Center for Bioinformatics, Harbin Institute of Technology, Harbin, Heilongjiang 150001, China.
Bioinformatics. 2016 Jun 1;32(11):1625-31. doi: 10.1093/bioinformatics/btv662. Epub 2015 Nov 14.
Single Molecule Real-Time (SMRT) sequencing has been widely applied in cutting-edge genomic studies. However, it is still an expensive task to align the noisy long SMRT reads to reference genome by state-of-the-art aligners, which is becoming a bottleneck in applications with SMRT sequencing. Novel approach is on demand for improving the efficiency and effectiveness of SMRT read alignment.
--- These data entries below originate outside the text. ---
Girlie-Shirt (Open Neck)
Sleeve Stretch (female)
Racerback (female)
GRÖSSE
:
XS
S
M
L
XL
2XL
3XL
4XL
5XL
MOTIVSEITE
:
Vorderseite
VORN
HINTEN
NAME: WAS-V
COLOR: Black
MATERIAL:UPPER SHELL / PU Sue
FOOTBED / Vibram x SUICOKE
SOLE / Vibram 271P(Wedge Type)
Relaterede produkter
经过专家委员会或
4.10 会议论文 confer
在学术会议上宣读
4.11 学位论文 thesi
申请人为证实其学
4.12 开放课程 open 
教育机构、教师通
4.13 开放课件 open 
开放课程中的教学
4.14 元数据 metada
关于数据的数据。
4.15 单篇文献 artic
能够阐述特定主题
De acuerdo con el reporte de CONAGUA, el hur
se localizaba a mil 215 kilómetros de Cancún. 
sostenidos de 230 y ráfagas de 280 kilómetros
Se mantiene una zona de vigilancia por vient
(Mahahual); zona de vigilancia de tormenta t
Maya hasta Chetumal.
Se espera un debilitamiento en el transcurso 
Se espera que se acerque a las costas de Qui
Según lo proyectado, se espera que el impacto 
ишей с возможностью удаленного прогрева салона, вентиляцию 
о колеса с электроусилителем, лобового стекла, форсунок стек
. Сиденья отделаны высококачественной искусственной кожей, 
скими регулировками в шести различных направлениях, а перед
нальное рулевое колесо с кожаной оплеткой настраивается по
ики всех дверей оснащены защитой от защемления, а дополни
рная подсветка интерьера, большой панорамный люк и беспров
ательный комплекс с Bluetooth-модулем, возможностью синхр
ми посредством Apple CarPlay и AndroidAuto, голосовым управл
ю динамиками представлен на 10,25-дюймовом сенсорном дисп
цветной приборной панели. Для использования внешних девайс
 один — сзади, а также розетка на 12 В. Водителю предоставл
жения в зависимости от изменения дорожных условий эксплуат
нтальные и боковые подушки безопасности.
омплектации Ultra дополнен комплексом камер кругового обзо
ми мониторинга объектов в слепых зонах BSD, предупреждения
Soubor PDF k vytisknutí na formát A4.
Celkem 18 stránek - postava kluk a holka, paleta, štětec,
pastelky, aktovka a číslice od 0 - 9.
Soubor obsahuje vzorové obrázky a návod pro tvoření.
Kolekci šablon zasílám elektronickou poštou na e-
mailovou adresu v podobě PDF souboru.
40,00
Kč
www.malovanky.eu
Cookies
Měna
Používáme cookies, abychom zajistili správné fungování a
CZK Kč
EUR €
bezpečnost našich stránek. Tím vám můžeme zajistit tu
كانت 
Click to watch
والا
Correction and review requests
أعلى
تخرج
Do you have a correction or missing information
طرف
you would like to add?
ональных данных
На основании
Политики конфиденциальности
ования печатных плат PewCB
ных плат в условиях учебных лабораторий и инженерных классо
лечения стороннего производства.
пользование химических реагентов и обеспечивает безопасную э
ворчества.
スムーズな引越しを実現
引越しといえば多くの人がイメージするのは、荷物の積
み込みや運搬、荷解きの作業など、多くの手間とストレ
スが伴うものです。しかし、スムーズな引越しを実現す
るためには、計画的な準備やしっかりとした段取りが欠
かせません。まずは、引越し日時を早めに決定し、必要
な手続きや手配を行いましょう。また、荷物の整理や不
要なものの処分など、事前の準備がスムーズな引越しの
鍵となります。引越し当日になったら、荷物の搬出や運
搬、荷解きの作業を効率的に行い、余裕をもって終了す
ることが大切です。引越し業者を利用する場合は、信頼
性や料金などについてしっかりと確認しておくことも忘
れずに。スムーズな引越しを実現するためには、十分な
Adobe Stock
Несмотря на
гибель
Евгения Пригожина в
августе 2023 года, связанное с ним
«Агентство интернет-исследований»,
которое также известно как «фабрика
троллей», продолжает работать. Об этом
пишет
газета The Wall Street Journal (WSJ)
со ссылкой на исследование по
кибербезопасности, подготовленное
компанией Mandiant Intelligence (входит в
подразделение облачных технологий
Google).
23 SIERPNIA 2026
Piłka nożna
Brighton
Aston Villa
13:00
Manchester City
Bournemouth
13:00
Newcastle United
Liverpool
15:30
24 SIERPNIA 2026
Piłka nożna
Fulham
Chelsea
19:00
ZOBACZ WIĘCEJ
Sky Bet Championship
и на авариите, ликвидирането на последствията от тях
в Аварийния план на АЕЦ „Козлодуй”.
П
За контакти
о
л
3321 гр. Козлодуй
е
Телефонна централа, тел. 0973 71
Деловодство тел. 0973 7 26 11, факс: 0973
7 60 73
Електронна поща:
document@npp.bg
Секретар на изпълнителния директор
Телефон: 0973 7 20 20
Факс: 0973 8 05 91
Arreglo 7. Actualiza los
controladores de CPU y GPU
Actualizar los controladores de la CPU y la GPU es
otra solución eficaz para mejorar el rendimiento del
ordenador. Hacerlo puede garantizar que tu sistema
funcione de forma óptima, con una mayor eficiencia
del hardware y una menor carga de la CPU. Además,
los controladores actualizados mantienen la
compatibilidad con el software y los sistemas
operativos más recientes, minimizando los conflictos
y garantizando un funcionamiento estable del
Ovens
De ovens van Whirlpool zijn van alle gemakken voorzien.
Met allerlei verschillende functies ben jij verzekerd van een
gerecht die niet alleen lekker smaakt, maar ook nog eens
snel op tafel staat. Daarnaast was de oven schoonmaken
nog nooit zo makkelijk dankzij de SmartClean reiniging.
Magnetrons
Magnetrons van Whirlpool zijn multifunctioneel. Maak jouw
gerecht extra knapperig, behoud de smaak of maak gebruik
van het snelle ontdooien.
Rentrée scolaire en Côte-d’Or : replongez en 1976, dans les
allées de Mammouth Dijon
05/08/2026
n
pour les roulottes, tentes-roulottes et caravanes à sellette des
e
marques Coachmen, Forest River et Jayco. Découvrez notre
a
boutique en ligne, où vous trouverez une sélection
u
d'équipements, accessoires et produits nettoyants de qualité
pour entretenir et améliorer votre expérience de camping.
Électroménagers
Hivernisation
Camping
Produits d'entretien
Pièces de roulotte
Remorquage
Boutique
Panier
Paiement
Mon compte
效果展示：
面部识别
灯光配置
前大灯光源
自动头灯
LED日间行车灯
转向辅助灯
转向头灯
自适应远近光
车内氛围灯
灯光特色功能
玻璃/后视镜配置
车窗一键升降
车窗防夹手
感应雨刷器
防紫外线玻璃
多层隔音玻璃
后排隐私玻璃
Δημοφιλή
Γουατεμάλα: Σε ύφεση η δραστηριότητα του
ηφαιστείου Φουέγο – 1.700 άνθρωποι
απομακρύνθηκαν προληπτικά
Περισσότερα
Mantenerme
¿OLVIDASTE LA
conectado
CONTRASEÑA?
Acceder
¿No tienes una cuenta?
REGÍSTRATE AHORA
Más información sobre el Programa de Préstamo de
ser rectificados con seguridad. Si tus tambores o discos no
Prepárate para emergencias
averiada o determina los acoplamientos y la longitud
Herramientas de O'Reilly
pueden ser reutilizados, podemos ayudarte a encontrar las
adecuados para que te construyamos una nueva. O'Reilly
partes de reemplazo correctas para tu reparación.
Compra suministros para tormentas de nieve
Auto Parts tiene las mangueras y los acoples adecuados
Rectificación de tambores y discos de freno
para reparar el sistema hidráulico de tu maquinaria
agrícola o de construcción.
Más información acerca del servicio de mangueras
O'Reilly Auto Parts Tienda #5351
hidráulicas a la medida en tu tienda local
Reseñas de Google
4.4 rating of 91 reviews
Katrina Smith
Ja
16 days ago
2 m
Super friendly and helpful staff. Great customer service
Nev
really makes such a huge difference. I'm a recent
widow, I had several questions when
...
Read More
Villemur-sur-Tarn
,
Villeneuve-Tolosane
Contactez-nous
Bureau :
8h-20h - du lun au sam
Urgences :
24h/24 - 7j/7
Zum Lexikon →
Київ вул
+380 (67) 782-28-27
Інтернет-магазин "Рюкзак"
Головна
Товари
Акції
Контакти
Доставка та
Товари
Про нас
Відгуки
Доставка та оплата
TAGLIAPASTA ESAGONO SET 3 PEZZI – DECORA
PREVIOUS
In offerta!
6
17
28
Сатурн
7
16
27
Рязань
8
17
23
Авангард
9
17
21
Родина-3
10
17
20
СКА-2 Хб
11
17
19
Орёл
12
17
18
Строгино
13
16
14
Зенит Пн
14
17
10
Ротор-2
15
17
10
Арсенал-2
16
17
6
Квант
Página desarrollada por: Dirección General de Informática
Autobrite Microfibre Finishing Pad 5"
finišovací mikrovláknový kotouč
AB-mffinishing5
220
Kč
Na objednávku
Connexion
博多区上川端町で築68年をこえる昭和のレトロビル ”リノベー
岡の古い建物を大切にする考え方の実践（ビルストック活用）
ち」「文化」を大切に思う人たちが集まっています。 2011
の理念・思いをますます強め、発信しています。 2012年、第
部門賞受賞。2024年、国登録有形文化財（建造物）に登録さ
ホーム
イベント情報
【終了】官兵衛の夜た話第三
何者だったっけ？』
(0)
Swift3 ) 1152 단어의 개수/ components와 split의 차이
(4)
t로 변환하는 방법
We propose Regional Hashing-based Alignment Tool (rHAT), a seed-and-extension-based read alignment approach specifically designed for noisy long reads. rHAT indexes reference genome by regional hash table (RHT), a hash table-based index which describes the short tokens within local windows of reference genome. In the seeding phase, rHAT utilizes RHT for efficiently calculating the occurrences of short token matches between partial read and local genomic windows to find highly possible candidate sites. In the extension phase, a sparse dynamic programming-based heuristic approach is used for reducing the cost of aligning read to the candidate sites. By benchmarking on the real and simulated datasets from various prokaryote and eukaryote genomes, we demonstrated that rHAT can effectively align SMRT reads with outstanding throughput.
rHAT is implemented in C++; the source code is available at https://github.com/HIT-Bioinformatics/rHAT CONTACT: ydwang@hit.edu.cn
Supplementary data are available at Bioinformatics online.
单分子实时 (SMRT) 测序已广泛应用于前沿基因组研究。然而,通过最先进的对齐器将嘈杂的长 SMRT 读取与参考基因组对齐仍然是一项昂贵的任务,这在 SMRT 测序的应用中成为了一个瓶颈。需要新的方法来提高 SMRT 读取对齐的效率和效果。
我们提出了基于区域哈希的对齐工具 (rHAT),这是一种专门为嘈杂的长读取设计的基于种子和扩展的读取对齐方法。rHAT 通过区域哈希表 (RHT) 对参考基因组进行索引,RHT 是一种基于哈希表的索引,描述了参考基因组局部窗口内的短标记。在种子阶段,rHAT 利用 RHT 高效地计算部分读取和局部基因组窗口之间短标记匹配的出现次数,以找到高度可能的候选位点。在扩展阶段,使用稀疏动态规划启发式方法来降低将读取与候选位点对齐的成本。通过在来自各种原核生物和真核生物基因组的真实和模拟数据集上进行基准测试,我们证明 rHAT 可以有效地对齐 SMRT 读取,具有出色的吞吐量。
rHAT 是用 C++实现的;源代码可在 https://github.com/HIT-Bioinformatics/rHAT 上获得。
补充数据可在生物信息学在线获得。